- _TO DO_
In the lines from the start of the records through the line containing "206L105 210H124L146 197L164", change every "crop field" to "farm plot" and reproduce those lines with nothing else altered.

- _Outline labeling lines_
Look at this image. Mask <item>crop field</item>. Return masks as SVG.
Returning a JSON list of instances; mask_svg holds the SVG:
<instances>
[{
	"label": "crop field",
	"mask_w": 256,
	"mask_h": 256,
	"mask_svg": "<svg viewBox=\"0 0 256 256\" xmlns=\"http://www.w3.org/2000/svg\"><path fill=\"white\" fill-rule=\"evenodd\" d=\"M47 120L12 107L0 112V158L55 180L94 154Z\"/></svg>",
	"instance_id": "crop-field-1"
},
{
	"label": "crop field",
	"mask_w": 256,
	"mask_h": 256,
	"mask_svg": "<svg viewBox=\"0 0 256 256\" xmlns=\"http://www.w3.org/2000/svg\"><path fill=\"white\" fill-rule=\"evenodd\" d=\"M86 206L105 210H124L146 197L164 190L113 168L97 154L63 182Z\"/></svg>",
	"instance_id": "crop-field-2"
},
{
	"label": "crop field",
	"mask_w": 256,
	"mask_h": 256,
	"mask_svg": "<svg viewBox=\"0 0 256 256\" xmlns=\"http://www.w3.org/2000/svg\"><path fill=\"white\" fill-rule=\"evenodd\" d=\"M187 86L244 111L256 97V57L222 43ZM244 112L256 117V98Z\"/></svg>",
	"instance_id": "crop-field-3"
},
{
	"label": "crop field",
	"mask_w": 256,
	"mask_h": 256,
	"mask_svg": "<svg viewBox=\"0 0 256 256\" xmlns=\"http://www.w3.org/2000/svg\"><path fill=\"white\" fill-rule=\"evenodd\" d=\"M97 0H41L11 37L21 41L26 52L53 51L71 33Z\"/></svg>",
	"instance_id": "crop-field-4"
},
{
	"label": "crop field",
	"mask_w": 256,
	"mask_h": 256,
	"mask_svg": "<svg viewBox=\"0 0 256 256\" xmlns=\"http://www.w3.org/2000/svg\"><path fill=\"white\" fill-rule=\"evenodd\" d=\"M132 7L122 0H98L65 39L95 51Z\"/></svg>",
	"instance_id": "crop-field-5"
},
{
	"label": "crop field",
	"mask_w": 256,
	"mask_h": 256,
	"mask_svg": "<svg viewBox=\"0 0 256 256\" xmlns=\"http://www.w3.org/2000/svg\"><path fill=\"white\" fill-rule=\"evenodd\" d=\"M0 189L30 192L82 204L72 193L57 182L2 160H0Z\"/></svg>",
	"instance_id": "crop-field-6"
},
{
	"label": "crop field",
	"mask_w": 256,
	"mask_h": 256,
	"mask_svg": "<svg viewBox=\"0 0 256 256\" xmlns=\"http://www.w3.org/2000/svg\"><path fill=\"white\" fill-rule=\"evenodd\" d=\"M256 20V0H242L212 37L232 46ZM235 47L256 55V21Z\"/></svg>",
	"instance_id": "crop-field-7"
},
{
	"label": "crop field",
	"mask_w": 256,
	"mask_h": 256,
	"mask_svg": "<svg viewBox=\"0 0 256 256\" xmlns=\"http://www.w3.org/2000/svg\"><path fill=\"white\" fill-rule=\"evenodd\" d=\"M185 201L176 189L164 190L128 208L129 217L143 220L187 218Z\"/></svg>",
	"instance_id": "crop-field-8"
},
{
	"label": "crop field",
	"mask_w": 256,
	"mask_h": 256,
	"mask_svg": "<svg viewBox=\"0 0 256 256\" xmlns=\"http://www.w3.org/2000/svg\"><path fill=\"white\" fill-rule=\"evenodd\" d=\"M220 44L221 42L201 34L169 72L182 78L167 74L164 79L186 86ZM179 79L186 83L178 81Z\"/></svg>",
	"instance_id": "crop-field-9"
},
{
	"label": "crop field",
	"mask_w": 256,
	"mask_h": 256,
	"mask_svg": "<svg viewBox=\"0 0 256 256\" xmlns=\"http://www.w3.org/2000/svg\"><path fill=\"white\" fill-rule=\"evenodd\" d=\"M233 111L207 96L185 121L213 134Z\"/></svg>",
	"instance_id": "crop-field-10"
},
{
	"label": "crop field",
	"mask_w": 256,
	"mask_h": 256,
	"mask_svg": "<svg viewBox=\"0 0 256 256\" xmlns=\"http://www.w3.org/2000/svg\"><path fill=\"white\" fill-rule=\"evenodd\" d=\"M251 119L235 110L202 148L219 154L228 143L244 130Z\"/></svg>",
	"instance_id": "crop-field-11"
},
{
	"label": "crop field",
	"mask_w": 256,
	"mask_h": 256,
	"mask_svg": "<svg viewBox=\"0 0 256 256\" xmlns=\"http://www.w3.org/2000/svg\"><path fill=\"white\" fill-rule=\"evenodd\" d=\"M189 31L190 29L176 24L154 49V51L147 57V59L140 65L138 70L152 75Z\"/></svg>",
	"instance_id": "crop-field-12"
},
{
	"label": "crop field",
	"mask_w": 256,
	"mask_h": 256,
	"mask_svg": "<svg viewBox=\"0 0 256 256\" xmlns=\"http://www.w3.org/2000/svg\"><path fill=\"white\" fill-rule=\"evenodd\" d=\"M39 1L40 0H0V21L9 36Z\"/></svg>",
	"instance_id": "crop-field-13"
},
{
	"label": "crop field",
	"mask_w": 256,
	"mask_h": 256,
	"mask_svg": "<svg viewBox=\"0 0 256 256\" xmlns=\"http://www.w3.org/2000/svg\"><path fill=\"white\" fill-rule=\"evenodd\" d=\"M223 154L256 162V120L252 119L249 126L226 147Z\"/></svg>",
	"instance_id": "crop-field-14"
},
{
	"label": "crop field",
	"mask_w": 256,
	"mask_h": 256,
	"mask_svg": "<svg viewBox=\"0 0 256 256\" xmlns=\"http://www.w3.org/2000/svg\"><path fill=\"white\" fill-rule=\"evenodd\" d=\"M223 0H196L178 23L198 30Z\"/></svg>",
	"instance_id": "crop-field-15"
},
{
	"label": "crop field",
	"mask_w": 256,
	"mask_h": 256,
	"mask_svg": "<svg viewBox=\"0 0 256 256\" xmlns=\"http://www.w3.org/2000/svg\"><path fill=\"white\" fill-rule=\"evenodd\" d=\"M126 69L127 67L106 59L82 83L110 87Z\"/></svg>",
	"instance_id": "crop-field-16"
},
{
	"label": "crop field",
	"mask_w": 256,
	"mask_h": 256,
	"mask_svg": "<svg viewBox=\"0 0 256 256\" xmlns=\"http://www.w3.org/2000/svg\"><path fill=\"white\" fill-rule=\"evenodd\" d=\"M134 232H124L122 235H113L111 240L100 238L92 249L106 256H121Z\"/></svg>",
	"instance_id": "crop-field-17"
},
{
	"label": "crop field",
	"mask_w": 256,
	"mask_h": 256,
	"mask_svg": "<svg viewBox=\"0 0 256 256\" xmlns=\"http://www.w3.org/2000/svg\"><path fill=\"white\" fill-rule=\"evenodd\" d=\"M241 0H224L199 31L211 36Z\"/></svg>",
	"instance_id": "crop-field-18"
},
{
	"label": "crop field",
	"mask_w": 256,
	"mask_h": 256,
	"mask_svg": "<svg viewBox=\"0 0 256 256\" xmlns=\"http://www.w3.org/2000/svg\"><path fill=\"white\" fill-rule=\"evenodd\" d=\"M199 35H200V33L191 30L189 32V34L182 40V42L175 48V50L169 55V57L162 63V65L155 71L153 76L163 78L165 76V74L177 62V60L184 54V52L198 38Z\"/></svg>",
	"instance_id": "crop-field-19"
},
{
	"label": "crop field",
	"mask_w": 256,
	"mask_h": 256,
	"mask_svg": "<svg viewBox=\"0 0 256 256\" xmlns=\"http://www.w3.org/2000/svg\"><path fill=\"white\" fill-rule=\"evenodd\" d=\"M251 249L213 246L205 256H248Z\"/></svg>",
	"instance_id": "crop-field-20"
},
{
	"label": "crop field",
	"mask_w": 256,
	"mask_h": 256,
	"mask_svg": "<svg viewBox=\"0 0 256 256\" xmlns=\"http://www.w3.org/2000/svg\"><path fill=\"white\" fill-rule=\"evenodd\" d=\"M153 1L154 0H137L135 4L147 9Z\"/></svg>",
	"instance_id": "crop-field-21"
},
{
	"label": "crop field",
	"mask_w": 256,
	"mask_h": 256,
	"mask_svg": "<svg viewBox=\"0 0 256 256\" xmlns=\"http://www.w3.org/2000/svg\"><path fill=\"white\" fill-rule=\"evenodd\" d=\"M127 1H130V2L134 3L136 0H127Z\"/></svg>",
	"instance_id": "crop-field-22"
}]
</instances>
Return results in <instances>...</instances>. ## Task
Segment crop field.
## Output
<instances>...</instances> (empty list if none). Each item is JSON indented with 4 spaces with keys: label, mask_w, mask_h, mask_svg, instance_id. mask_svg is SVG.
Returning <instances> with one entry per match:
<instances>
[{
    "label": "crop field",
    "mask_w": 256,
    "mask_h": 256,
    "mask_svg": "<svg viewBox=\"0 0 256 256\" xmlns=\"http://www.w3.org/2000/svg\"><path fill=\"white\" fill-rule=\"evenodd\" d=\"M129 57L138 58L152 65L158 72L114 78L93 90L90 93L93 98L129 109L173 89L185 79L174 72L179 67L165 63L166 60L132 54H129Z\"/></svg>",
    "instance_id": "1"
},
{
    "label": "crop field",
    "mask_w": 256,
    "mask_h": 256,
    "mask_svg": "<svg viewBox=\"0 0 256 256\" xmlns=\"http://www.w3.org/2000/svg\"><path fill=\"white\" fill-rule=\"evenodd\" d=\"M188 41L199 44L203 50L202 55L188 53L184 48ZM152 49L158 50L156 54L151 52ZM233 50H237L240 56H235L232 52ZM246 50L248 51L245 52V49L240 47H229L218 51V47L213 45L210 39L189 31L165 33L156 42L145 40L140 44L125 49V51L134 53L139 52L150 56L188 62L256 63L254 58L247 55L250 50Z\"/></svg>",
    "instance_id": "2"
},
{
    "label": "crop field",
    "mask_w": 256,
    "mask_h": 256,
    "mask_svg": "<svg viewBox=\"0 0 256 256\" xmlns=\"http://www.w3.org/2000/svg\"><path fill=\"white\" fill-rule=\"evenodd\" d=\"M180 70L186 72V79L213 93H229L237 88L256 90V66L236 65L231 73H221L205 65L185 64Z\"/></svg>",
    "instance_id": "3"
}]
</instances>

- _RESULT OF THE TASK_
Look at this image. Mask <item>farm plot</item>. Return masks as SVG.
Returning a JSON list of instances; mask_svg holds the SVG:
<instances>
[{
	"label": "farm plot",
	"mask_w": 256,
	"mask_h": 256,
	"mask_svg": "<svg viewBox=\"0 0 256 256\" xmlns=\"http://www.w3.org/2000/svg\"><path fill=\"white\" fill-rule=\"evenodd\" d=\"M47 120L12 107L0 112V158L55 180L94 154Z\"/></svg>",
	"instance_id": "crop-field-1"
},
{
	"label": "farm plot",
	"mask_w": 256,
	"mask_h": 256,
	"mask_svg": "<svg viewBox=\"0 0 256 256\" xmlns=\"http://www.w3.org/2000/svg\"><path fill=\"white\" fill-rule=\"evenodd\" d=\"M86 206L105 210H124L146 197L164 190L113 168L97 154L63 182Z\"/></svg>",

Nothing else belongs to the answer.